Kinetic Models on Networks with Applications Traffic Flow and Supply Chains

具有应用流量和供应链的网络动力学模型

• 批准号: 79828029
• 负责人: Professor Dr. Michael Herty
• 金额: --
• 依托单位: Lehr- und Forschungsgebiet Mathematik - Kontinuierliche Optimierung
• 依托单位国家: 德国
• 项目类别: Research Grants
• 财政年份: 2008
• 资助国家: 德国
• 起止时间: 2007-12-31 至 2011-12-31
• 项目状态: 已结题
• 来源: https://gepris.dfg.de/gepris/projekt/79828029?language=en
• 关键词: Kinetic; Models; Networks; Applications; Traffic

Kinetic equations can provide a fine-scale description of a variety of physical processes. We are interested in physical systems where an additional network structure is present. Such systems have been studied in the context of traffic and production networks on a coarse-scale only. Coarse scale or macroscopic models are based on partial differential equations (PDEs) for averaged quantities whereas fine scale models are based on PDEs for distribution functions. Considering a network topology many processes on different arcs have to be coupled by suitable coupling conditions. In the case of macroscopic models their detailed form is a point of ongoing discussion. In this proposal we start from a kinetic description of Boltzmann type with applications in traffic flow, supply chains as well as gas dynamics. The kinetic equations describe the dynamics on the arcs on the finest possible scale. Coupling conditions for the dynamics at vertices arise naturally due to the linear structure of these equations. Besides the analysis of these coupled systems we are interested in the coupling conditions obtained by introducing averaged quantities at the vertex using moment closure relations. This introduces possible nonlinear macroscopic coupling conditions. We compare these newly obtained conditions with already known coupling conditions for the macroscopic models. Additionally, we include discrete decisions in the coupling conditions. These decisions can model for example instantaneous switching between different modes of operation or planning and design decisions. For the simulation of networks governed by kinetic models, coupling conditions and possibly discrete decisionSj we introduce an appropriate formulation by discretization and reformulation as mixed-integer programming problems. We give numerical results for traffic flow and supply chain applications and compare these results with existing macroscopic approaches. In particular, we discuss a multi-scale approach combining parts of the production process with highly nonlinear behavior and classical discretization concepts with the mixed-integer formulation.

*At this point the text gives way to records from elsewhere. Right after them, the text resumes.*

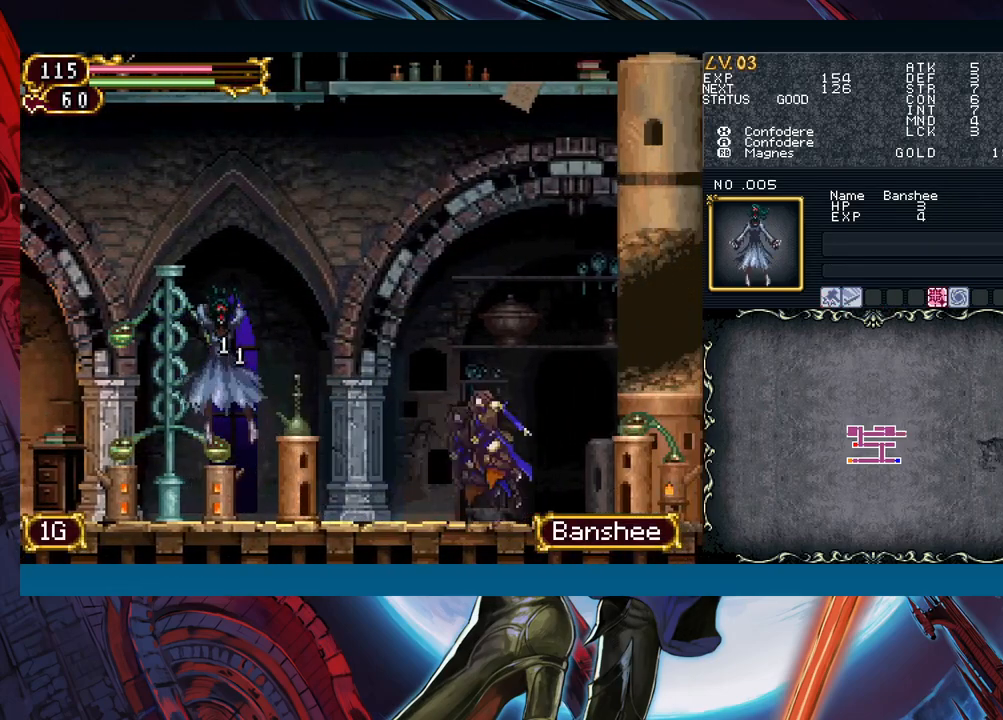
{"buttons": ["B"], "left_stick": "left", "right_stick": "center", "events": [[33, "left_stick", "right"], [267, "B", "up"], [433, "left_stick", "left"], [467, "Y", "down"], [500, "B", "down"], [500, "Y", "up"]]}
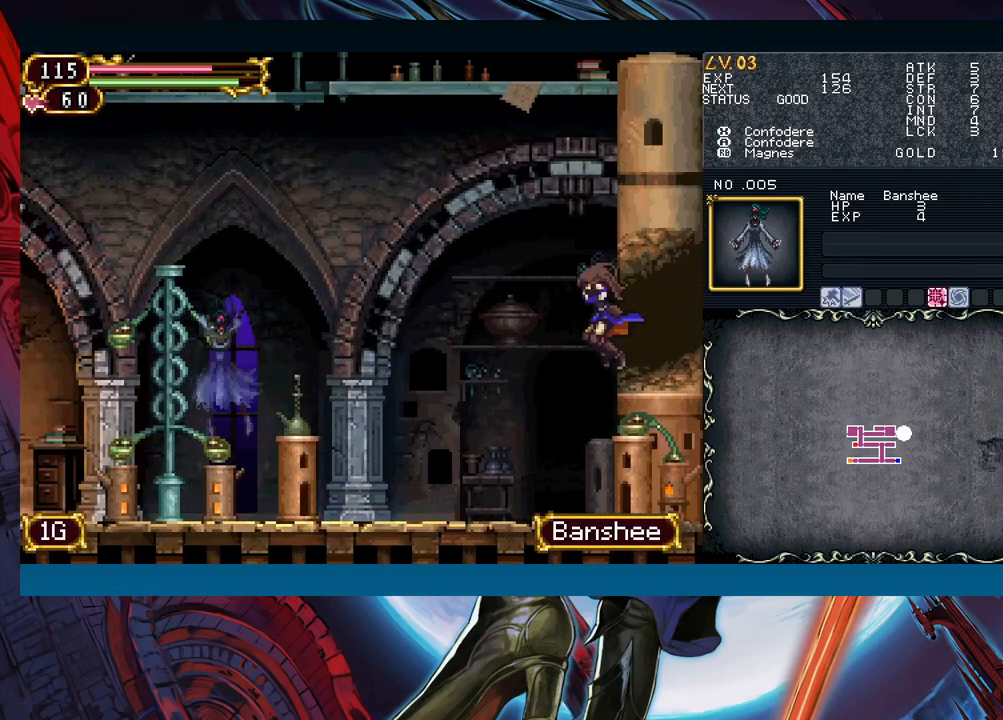
{"buttons": [], "left_stick": "right", "right_stick": "center", "events": [[33, "left_stick", "right"], [67, "B", "up"]]}
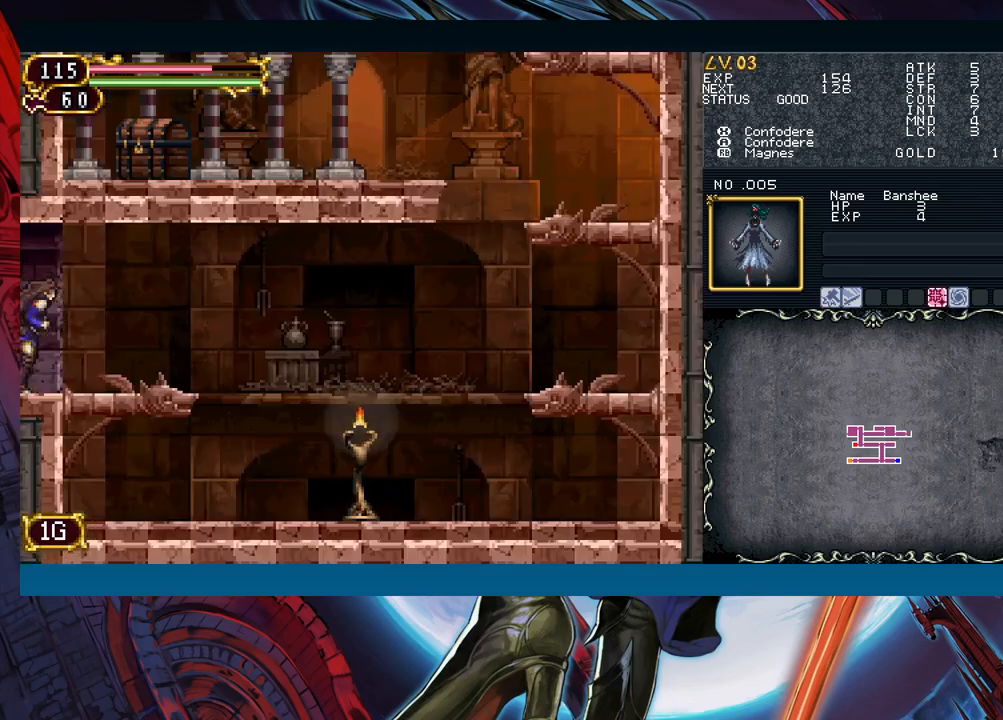
{"buttons": [], "left_stick": "right", "right_stick": "center", "events": [[117, "left_stick", "left"], [133, "Y", "down"], [167, "B", "down"], [167, "Y", "up"], [200, "B", "up"], [217, "left_stick", "right"]]}
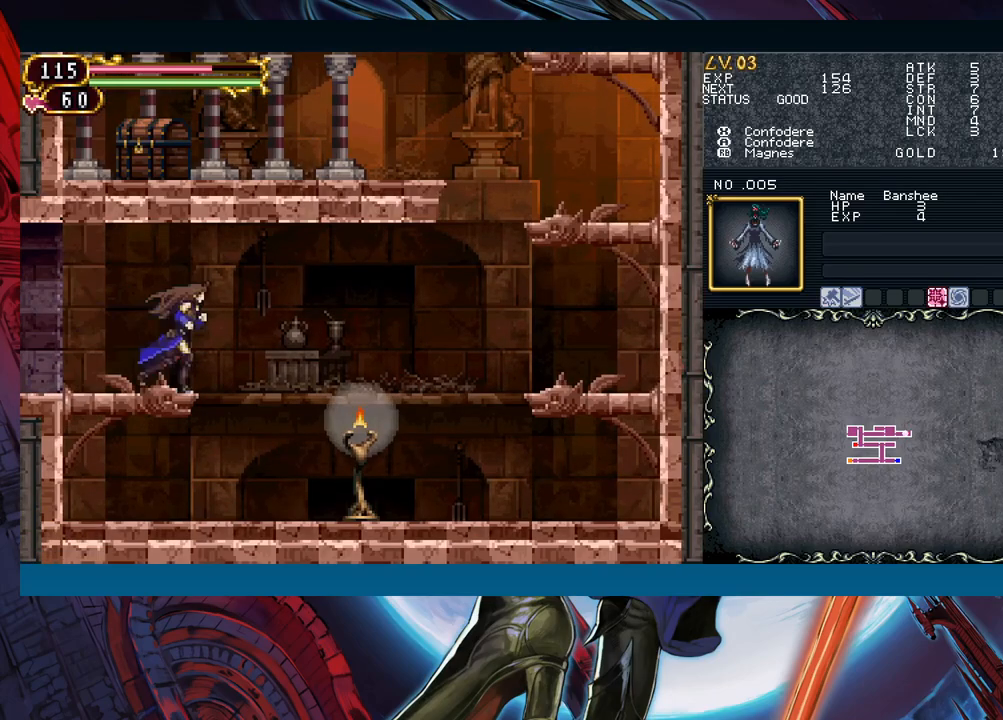
{"buttons": ["A"], "left_stick": "right", "right_stick": "center", "events": [[17, "left_stick", "left"], [50, "Y", "down"], [67, "B", "down"], [67, "Y", "up"], [117, "left_stick", "right"], [133, "B", "up"], [433, "A", "down"]]}
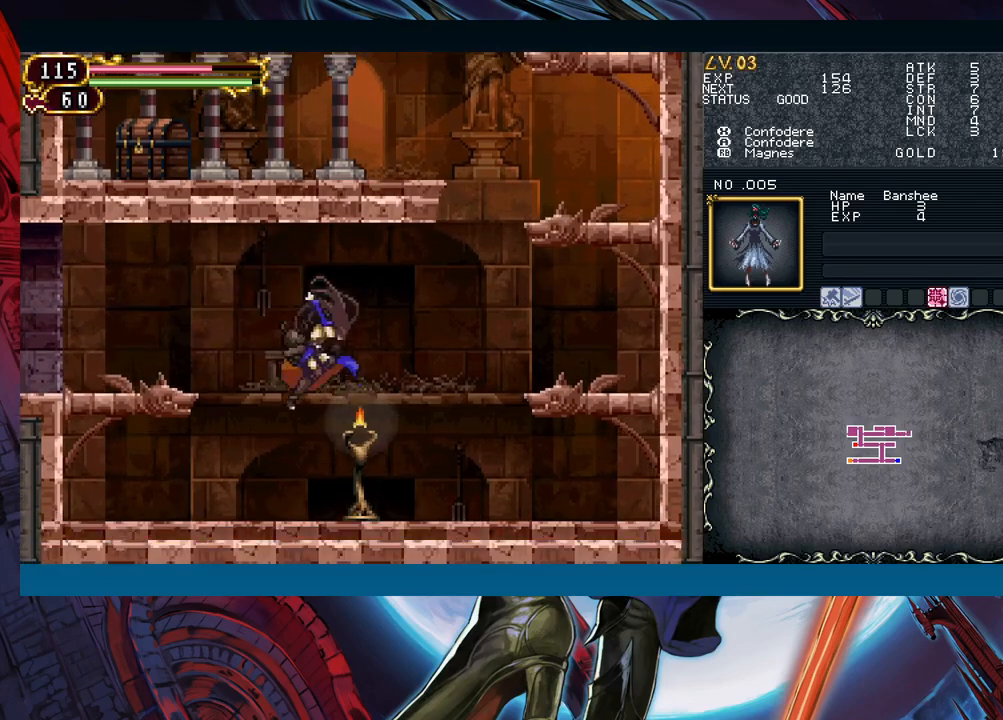
{"buttons": ["B"], "left_stick": "down-right", "right_stick": "center", "events": [[17, "A", "up"], [133, "left_stick", "left"], [200, "Y", "down"], [233, "left_stick", "down-right"], [250, "B", "down"], [250, "Y", "up"]]}
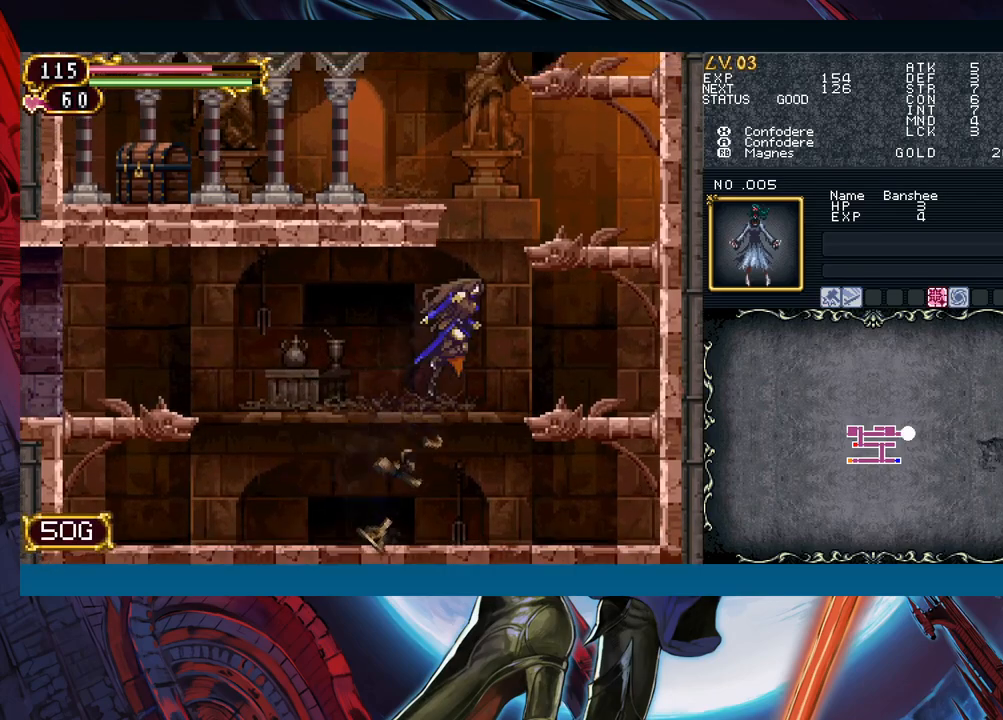
{"buttons": ["B"], "left_stick": "down-right", "right_stick": "center", "events": [[183, "B", "up"], [500, "B", "down"]]}
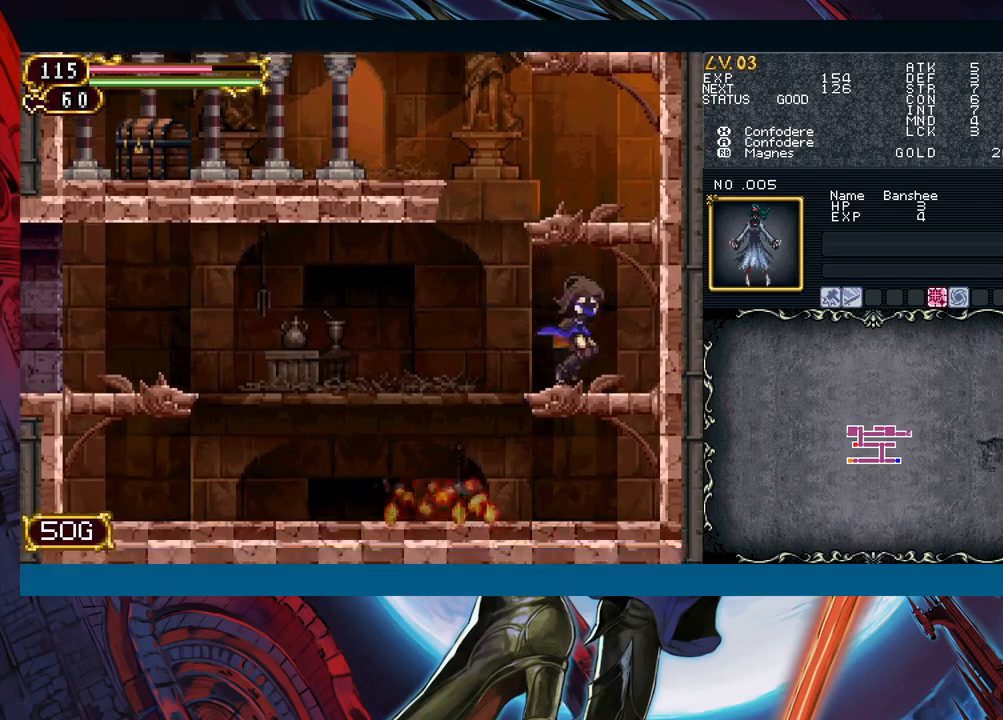
{"buttons": [], "left_stick": "center", "right_stick": "center", "events": [[50, "left_stick", "center"], [417, "B", "up"]]}
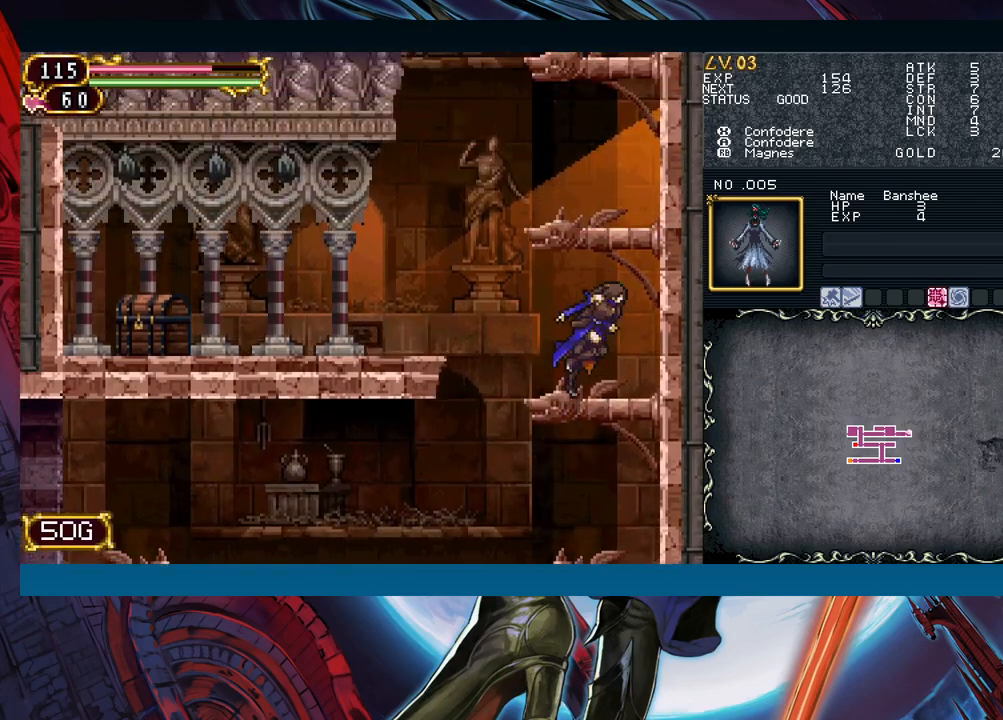
{"buttons": ["A"], "left_stick": "up-left", "right_stick": "center", "events": [[83, "Y", "down"], [133, "B", "down"], [133, "Y", "up"], [200, "left_stick", "left"], [367, "B", "up"], [383, "left_stick", "up-left"], [433, "A", "down"]]}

动力学方程可以提供各种物理过程的精细描述。我们感兴趣的物理系统中存在一个额外的网络结构。此类系统仅在粗略规模的交通和生产网络背景下进行了研究。粗尺度或宏观模型是基于偏微分方程（PDE）的平均量，而细尺度模型是基于偏微分方程的分布函数。考虑到网络的拓扑结构，不同弧上的许多过程必须通过适当的耦合条件来耦合。在宏观模型的情况下，它们的详细形式是一个正在讨论的问题。在这个建议中，我们从玻尔兹曼类型的动力学描述开始，在交通流，供应链以及气体动力学中的应用。动力学方程以尽可能精细的尺度描述了弧上的动力学。由于这些方程的线性结构，顶点处的动力学的耦合条件自然出现。除了这些耦合系统的分析，我们感兴趣的耦合条件，通过引入平均量在顶点使用矩封闭关系。这引入了可能的非线性宏观耦合条件。我们比较这些新获得的条件与已知的宏观模型的耦合条件。此外，我们还在耦合条件中加入了离散决策。这些决策可以对不同操作模式或规划和设计决策之间的瞬时切换进行建模。对于动力学模型，耦合条件和可能的离散decisionSj网络的模拟，我们引入了一个适当的配方离散化和重新制定的混合整数规划问题。我们给出了交通流和供应链应用的数值结果，并将这些结果与现有的宏观方法进行比较。特别是，我们讨论了一个多尺度的方法相结合的部分生产过程中的高度非线性行为和经典的离散化概念与混合整数制定。